Karnataka polls: PM Modi attacks Congress on corruption, incompetence

Prime Minister Narendra Modi
Corruption and the Congress’s sense of entitlement was the dominant theme of Prime Minister Narendra Modi’s public meeting at Hubbali, an area in North Karnataka that is beset with an agrarian crisis.

Modi made just one reference to the problems of farmers — by citing the United Progressive Alliance (UPA) government’s statement in court that arecanut (supari) is bad for health, thus plunging arecanut growers in the region in a crisis. However, the cultivation of arecanut is widespread in coastal Karnataka that Modi visited earlier. In North Karnataka, only one district Sirsi grows arecanut, a commodity highly prized for its contribution to the gutka industry.
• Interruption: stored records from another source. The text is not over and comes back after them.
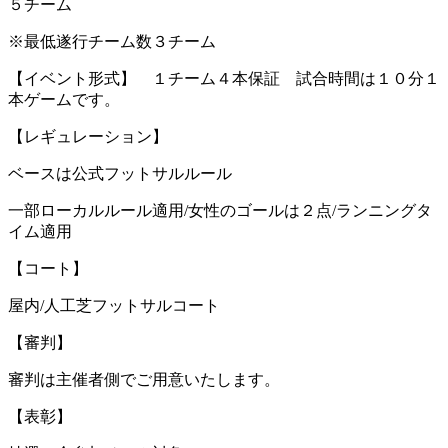
５チーム
※最低遂行チーム数３チーム
【イベント形式】 １チーム４本保証 試合時間は１０分１
本ゲームです。
【レギュレーション】
ベースは公式フットサルルール
一部ローカルルール適用/女性のゴールは２点/ランニングタ
イム適用
【コート】
屋内/人工芝フットサルコート
【審判】
審判は主催者側でご用意いたします。
【表彰】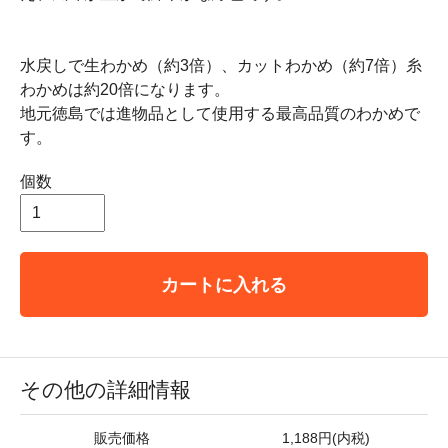
水戻しで生わかめ（約3倍）、カットわかめ（約7倍）糸
わかめは約20倍になります。
地元徳島では進物品として使用する最高品質のわかめで
す。
個数
カートに入れる
その他の詳細情報
販売価格
1,188円(内税)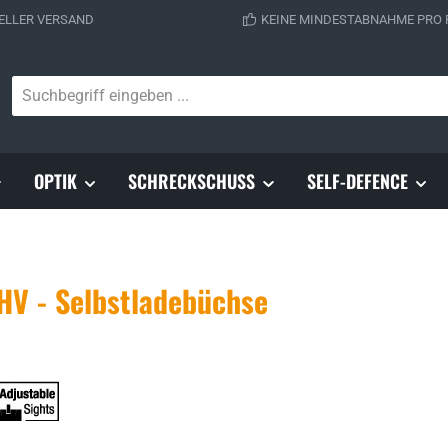
ELLER VERSAND
KEINE MINDESTABNAHME PRO
OPTIK
SCHRECKSCHUSS
SELF-DEFENCE
V - Selbstladebüchse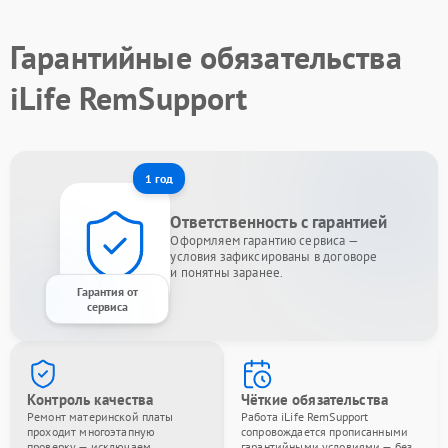
Гарантийные обязательства
iLife RemSupport
1 год
Ответственность с гарантией
Оформляем гарантию сервиса —
условия зафиксированы в договоре
и понятны заранее.
Гарантия от
сервиса
Контроль качества
Чёткие обязательства
Ремонт материнской платы
Работа iLife RemSupport
проходит многоэтапную
сопровождается прописанными
проверку — исключаем
гарантийными условиями — без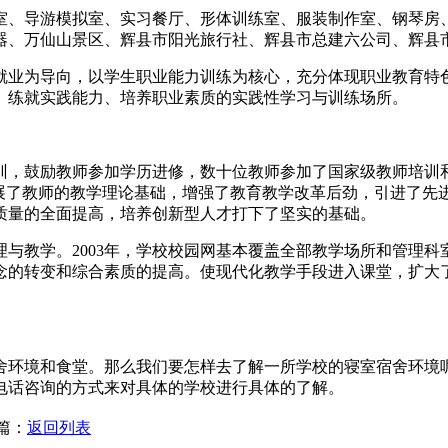
室、导游模拟室、实习餐厅、形体训练室、服装制作室、钢琴房
器、万仙山景区、辉县市阳光旅行社、辉县市总建六公司、辉县
就业为导向，以学生职业能力训练为核心，充分体现职业教育特
、练就实践能力、培养职业素质的实践性学习与训练场所。
训，鼓励教师参加学历进修，数十位教师参加了国家级教师培训和
拓展了教师的教学理论基础，增强了教育教学改革后劲，引进了
质量的全面提高，培养创新型人才打下了坚实的基础。
理与教学。2003年，学校校园网基本覆盖全部教学场所和管理
念的转变和综合素质的提高。使现代化教学手段进入课堂，扩大
舍环境和食堂。那么我们要怎样去了解一所学校的寝室宿舍环境
电话咨询的方式来对具体的学校进行具体的了解。
一篇：
返回列表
Supari growers are wealthy and have considerable political clout in the coastal Karnataka and Shivamogga area.

Modi’s speech was a full-blown attack on the Congress for corruption and incompetence. He cited several examples, including the electrification of villages and laying a fibre optic network that the Congress had been tardy in doing but his government had completed in record time. For instance, he said between 2011 and 2014, the Congress had managed to link only 59 villages by optic fibre cable while his government had put optic fibre in 100,000 villages. Modi said of around 250 million families in India, 40 million still had to do without electricity and India would complete this task by 2022. The Hubbali Ankola railway line was launched during the Atal Behari Vajpayee regime but had languished because the state government had not taken it forward. Hubbali Dharwad was among the cities selected as Smart Cities under the central plan but of the Rs 8 billion sanctioned by the Centre, the state government had managed to spend only Rs 120 million.


Modi said one reason why Karnataka had not managed to take advantage of all central schemes was that the leadership was corrupt and worked only when contractors, agents and commissions were involved. 
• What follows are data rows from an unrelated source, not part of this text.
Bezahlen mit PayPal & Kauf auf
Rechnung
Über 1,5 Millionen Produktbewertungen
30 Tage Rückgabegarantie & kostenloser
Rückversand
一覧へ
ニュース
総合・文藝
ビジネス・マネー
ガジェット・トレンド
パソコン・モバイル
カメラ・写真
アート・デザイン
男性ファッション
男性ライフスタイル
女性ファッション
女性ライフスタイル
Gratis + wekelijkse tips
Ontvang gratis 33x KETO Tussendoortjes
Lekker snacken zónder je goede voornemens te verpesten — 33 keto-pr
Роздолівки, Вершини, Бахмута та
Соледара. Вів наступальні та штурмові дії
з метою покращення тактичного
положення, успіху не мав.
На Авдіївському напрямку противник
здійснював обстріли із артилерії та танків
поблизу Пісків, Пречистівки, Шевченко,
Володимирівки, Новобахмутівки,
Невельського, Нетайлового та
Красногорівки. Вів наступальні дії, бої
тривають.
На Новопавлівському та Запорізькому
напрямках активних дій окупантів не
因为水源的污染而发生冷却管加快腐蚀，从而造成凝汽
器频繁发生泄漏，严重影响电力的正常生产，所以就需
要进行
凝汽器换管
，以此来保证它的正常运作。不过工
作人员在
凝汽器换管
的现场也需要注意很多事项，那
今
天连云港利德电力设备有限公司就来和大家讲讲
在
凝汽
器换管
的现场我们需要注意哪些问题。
Modi said both Sonia and Rahul Gandhi were out on bail because they had cases of defalcation, amounting to Rs 50 billion against them. Possibly anticipating that the same could be said of B S Yeddyurappa, Modi said the former chief minister had been cleared of all charges and that the Congress was lying when it accused the former chief minister of malfeasance.

Modi said he wanted to lay the foundations of a new India, where the civil aviation boom would transform small towns, and where people could aspire to a better life. He cited the increase in the number of companies making mobile phones during the UPA regime: There were only 2 but now 120 companies were making phones in India. He attacked the government’s critics on job creation and said the government’s policies will lead to employment. He also referred to the medical insurance and wellness programmes to say that bringing down costs of medicines and organ transplantation was a big achievement of his government. 
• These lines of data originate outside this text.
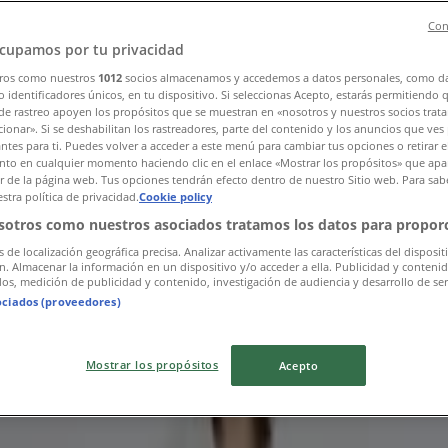
Con
cupamos por tu privacidad
ros como nuestros
1012
socios almacenamos y accedemos a datos personales, como d
 identificadores únicos, en tu dispositivo. Si seleccionas Acepto, estarás permitiendo 
de rastreo apoyen los propósitos que se muestran en «nosotros y nuestros socios trat
ionar». Si se deshabilitan los rastreadores, parte del contenido y los anuncios que ves
antes para ti. Puedes volver a acceder a este menú para cambiar tus opciones o retirar e
살펴보세요
to en cualquier momento haciendo clic en el enlace «Mostrar los propósitos» que apar
or de la página web. Tus opciones tendrán efecto dentro de nuestro Sitio web. Para sab
stra política de privacidad.
Cookie policy
sotros como nuestros asociados tratamos los datos para proporc
s de localización geográfica precisa. Analizar activamente las características del disposit
ón. Almacenar la información en un dispositivo y/o acceder a ella. Publicidad y conteni
os, medición de publicidad y contenido, investigación de audiencia y desarrollo de ser
ociados (proveedores)
Mostrar los propósitos
Acepto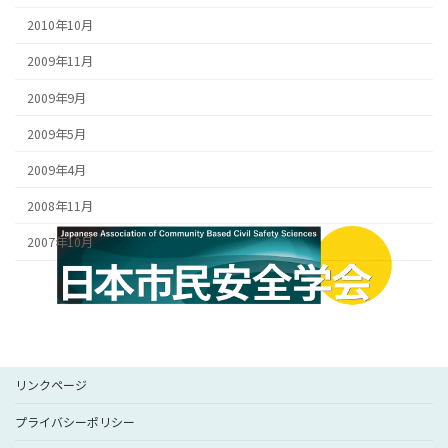
2010年10月
2009年11月
2009年9月
2009年5月
2009年4月
2008年11月
2007年10月
リンクページ
プライバシーポリシー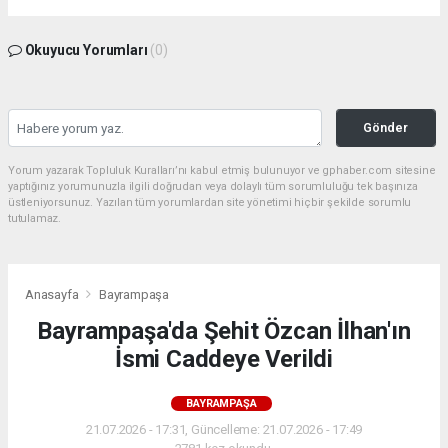
Okuyucu Yorumları
(0)
Gönder
Yorum yazarak Topluluk Kuralları’nı kabul etmiş bulunuyor ve gphaber.com sitesine
yaptığınız yorumunuzla ilgili doğrudan veya dolaylı tüm sorumluluğu tek başınıza
üstleniyorsunuz. Yazılan tüm yorumlardan site yönetimi hiçbir şekilde sorumlu
tutulamaz.
Anasayfa
Bayrampaşa
Bayrampaşa'da Şehit Özcan İlhan'ın
İsmi Caddeye Verildi
BAYRAMPAŞA
21.07.2026 - 17:31, Güncelleme: 21.07.2026 - 17:49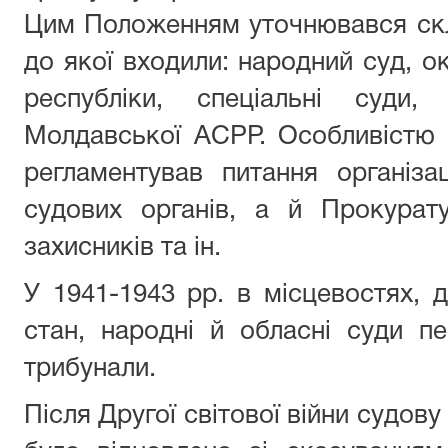
Цим Положенням уточнювався скл
до якої входили: народний суд, о
республіки, спеціальні суди
Молдавської АСРР. Особливістю 
регламентував питання організац
судових органів, а й Прокурату
захисників та ін.
У 1941-1943 рр. в місцевостях, 
стан, народні й обласні суди п
трибунали.
Після Другої світової війни судо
For the most part, the crowd was responsive, especially on issues of corruption — except when he specifically referred to Siddaramaiah, the response was somewhat subdued. 


Modi’s parting shot, however, charging Siddaramaiah with superstition for changing a new car simply because a crow had sat on its roof, drew an appreciative response, especially when he said that these days, Siddaramaiah must be going around town with lemons in his pocket because these are supposed to drive the evil eye away.